Оборачиваясь, он видел страшного зверя. Хряк шел следом – темная туша, встопорщенная шерсть, воинственно горящие глаза.
По краям заболоченной поляны возвышались могучие деревья, в центре чернел островок кустарника. Захар обогнул его слева. Кисло пахло торфом, застоялой водой.
«Еще пара шагов, и все…»
Он действительно сделал четыре или пять шагов и замер. Не оборачивался, ждал ужасного удара, который переломит его позвоночник. Затуманенный взгляд остановился на странной коряге, так похожей на изломанную фигуру…
Он приблизился, уже зная, что увидит.
Законсервированный труп.
Кожа мертвеца уплотнилась и стала бурой. Разложение практически не тронуло тело, оно лежало раскинув руки, в илистой луже, приподняв над водой лицо, грудь и опавший живот – болотные кислоты растворили внутренние органы. С черепа свисали клочья волос. Белесые, затянутые пленкой глаза были устремлены на Захара.
«Если они захотят провести анализ ДНК, – отстраненно подумал Захар, слыша чужое хихиканье в голове, – то ничего не получится». Он где-то читал, что торф разрушает ДНК болотных людей.
Одежда покойника частично истлела, но в ней еще угадывался охотничий костюм.
На дереве застрекотала сорока. Захар обернулся.
Секач стоял перед ним, его передние ноги подрагивали.
Захар стал забирать вправо, будто заходя кабану в тыл. Хряк тоже затрусил вправо, прошел мимо бурого трупа и, сделав крюк, двинулся по следу человека.
Захар припустил. Он и кабан бежали на противоположных краях окружности, и в какой-то момент охотник усомнился: кто кого догоняет?

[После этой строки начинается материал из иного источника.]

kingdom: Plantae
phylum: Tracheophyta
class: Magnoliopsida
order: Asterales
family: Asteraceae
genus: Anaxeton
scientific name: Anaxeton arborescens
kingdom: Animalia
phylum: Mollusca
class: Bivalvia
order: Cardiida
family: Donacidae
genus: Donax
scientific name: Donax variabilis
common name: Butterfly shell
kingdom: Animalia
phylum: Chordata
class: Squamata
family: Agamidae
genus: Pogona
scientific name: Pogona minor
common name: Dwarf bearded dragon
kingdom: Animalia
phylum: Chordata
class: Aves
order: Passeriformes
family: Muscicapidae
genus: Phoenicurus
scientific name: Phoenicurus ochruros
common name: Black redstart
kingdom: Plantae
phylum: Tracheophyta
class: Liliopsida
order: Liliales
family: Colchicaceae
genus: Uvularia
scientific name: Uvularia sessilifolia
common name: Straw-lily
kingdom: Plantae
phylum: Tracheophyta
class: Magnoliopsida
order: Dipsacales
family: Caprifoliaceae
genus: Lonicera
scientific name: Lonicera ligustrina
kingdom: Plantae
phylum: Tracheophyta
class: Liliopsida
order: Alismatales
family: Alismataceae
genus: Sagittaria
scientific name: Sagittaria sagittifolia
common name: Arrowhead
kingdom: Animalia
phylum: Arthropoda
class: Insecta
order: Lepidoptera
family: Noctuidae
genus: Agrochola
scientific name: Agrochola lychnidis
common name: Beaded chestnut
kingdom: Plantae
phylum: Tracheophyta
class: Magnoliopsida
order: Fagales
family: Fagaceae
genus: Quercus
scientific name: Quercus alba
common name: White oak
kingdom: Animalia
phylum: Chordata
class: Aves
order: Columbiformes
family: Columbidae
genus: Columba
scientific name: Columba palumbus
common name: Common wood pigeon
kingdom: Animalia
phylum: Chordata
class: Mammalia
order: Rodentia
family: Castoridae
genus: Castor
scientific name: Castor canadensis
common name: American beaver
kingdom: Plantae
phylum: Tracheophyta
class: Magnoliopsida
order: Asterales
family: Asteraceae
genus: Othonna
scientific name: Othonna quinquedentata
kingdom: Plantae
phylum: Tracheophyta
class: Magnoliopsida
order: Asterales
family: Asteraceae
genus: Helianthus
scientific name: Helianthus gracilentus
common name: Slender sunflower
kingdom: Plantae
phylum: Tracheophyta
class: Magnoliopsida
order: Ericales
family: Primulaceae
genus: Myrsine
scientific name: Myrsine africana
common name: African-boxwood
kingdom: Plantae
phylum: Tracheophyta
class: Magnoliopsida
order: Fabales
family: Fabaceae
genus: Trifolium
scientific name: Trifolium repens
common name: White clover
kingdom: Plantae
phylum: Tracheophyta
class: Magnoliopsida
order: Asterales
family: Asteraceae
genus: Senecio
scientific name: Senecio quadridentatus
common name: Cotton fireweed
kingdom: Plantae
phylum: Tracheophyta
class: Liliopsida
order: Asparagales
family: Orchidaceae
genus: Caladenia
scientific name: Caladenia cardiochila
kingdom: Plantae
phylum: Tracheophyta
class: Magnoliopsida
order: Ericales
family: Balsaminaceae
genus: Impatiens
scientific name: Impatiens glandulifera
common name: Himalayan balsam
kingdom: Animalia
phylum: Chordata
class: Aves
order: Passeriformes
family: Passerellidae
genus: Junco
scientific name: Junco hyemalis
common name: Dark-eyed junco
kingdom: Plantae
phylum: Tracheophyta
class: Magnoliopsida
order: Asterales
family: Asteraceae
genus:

Захар не вынес напряжения и остановился. Секач хрюкнул и стремительно бросился на него, перебирая короткими ногами.
– Ге… – вырвалось у Захара, но воздух и слова закончились еще до того, как огромная туша нанесла сокрушительный удар.
Острые как бритва трехгранные клыки, молниеносно вспоров кожу, проникли в живот и разорвали кишки. Кабан отшвырнул человека в сторону. Из ран брызнула кровь. Захар ударился о землю и захрипел. Он не чувствовал своего тела, но оно пробуждалось, обещая адские муки.
Толстая шея секача изогнулась, он победно повел рылом. Затем открыл пасть и заговорил. Захар не понял, что сказал секач (единственно реальной и понятной была нахлынувшая на него ужасная, ублюдочная боль), но это были человеческие слова. У дикой свиньи был хриплый мужской голос.
Хряк подошел и принялся обнюхивать ноги жертвы, из пасти разило гнилой рыбой, слюна текла в предвкушении плоти. Он рывками подтащил к себе человека, облизнулся, вгрызся зубами в ногу ниже колена, но тут же отпустил. Внутренности Захара густо исторгали кровь.
Секач отодвинул пятачком порванную одежду и, придерживая тело копытами, оторвал сочный кусок плоти. Закопошился в кишках Захара. Эта боль! Огромная, свирепая. Она ослепляла. Захар пожалел, что смерть так медлит. Он широко раскрыл рот и завыл.
Его начало рвать. Даже умирая, он не хотел захлебнуться, поэтому с трудом приподнял и повернул голову – по щеке потекла зловонная кашица. Взгляд туманился. Кабан смотрел прямо на него. С морды капала кровь. Затем хряк погрузил рыло в живот Захара, словно это был какой-то фокус.
«Он. Поедает. Меня».
Затылок охотника ударился о твердую кочку. Захар протянул руку, пальцы коснулись жесткой щетины, скользнули по ляжке. Раздалось недовольное хрюканье.
Из глотки Захара вырвался предсмертный клекот. Тело бессильно содрогнулось. Пальцы конвульсивно царапали мох. Глаза заволокло патиной, зрачки качнулись потревоженными поплавками, но поклевка не повторилась.
Захар умер.
С дерева спланировал желтоватый лист и упал черешком в распахнутый рот охотника. Где-то прозвучала трель дрозда.
Оставив добычу выводку, кабан почувствовал потребность в награде. Дождевые черви хорошо насыщали, но в последнее время выпали из спектра его желаний. Он углубился в лес и потрусил по знакомой исхоженной тропе.
К полю он вышел в сумерках. Кукуруза пахла изумительно, шелестела совсем рядом, пьянила, звала. Но прежде чем ринуться к хмельному аромату, секач принюхался. Пятачок задвигался на косточке, сморщился, улавливая подсказки ветра. Деревня была далеко – слабый, неопасный запах. Он бросился в высокие стебли, смял их, ткнулся рылом в початок. Разобрался с оберткой зелени, захрустел. Зерна таяли во рту. Он жевал и жевал, не чувствуя, как вертится от удовольствия хвост.